On June 13th, 2010, a Japanese space probe named Hayabusa returned to Earth after having been away for 7 years. Like America’s Apollo 13 mission, Hayabusa’s return was deemed a miracle because of the major failures it suffered. This month, Hayabusa: Harukanaru Kikan will tell the story of the technicians’ efforts to bring Hayabusa home on the big screen.
Hayabusa launched from Kagoshima Space Center in 2003 led by project manager Professor Yamaguchi. The unmanned space probe’s objective was to land on an asteroid and return a sample of material back to Earth.
Throughout, the mission suffered several disappointing setbacks. On the way to the asteroid, solar flares damaged the engines. On the asteroid, Hayabusa’s capture mechanism malfunctioned and it was unclear whether any samples were obtained. On the way back, communication dropped out and engines faced more problems. But with each difficulty, the engineers led by Yamaguchi, came up with an elegant solution to bring Hayabusa home.

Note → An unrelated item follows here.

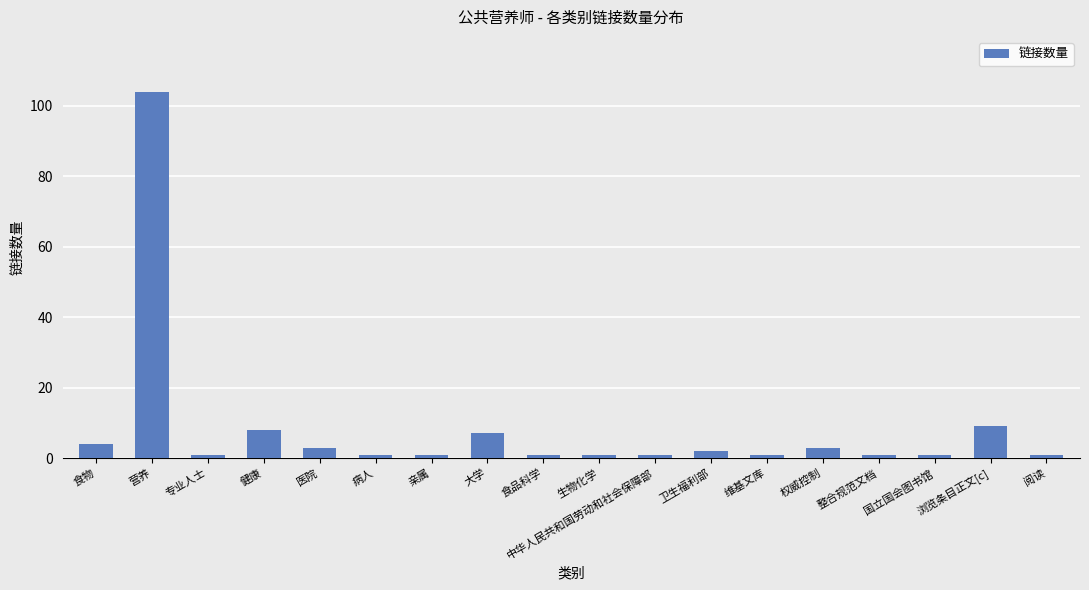

What is the difference between the second highest and second lowest values?

8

Hayabusa’s story captured the attention of all the media outlets and its popularity became a national sensation. Harukanaru Kikan is actually one of three separate movies being made about this mission by rival studios.
Hayabusa Hayabusa (20th Century Fox), released last October, stars Takeuchi Yuko (Be With you) and is directed by director Tsutsumi Yukihiko (20th Century Boys, TRICK). Hayabusa Hayabusa leans slightly towards the female demographic with its j-drama direction and jpop theme song.
So why should you see Harukanaru Kikan?
The first thing you’ll notice is the all-star cast. In the lead is Japan’s favorite Hollywood actor, Ken Watanabe (Last Samurai) as Professor Yamaguchi. Sharing the screen with Watanabe are a whole string of distinguished Japanese actors: Eguchi Yosuke (Goemon), Natsukawa Yui (Kekkon Dekinai Otoko), Yoshioka Hidetaka (Always Sunset on 3rd Street), among others.
But more importantly, Harukanaru Kikan is the passionate bro-drama about men turning a doomed mission around. The direction and score is tasteful, unlike the sappy Hayabusa Hayabusa, which shamelessly throws in some jpop to get a tear or two from the audience. Harukanaru Kikan is a success story that can be appreciated by adults, not an educational film a substitute teacher shows students in a science class, like Okaeri. The budget seems the highest of the three and it shows in the special effects.
Finally, Harukanaru Kikan is the film that has the endorsement of JAXA, Japan’s space agency responsible for the Hayabusa mission. None of the other films can beat that.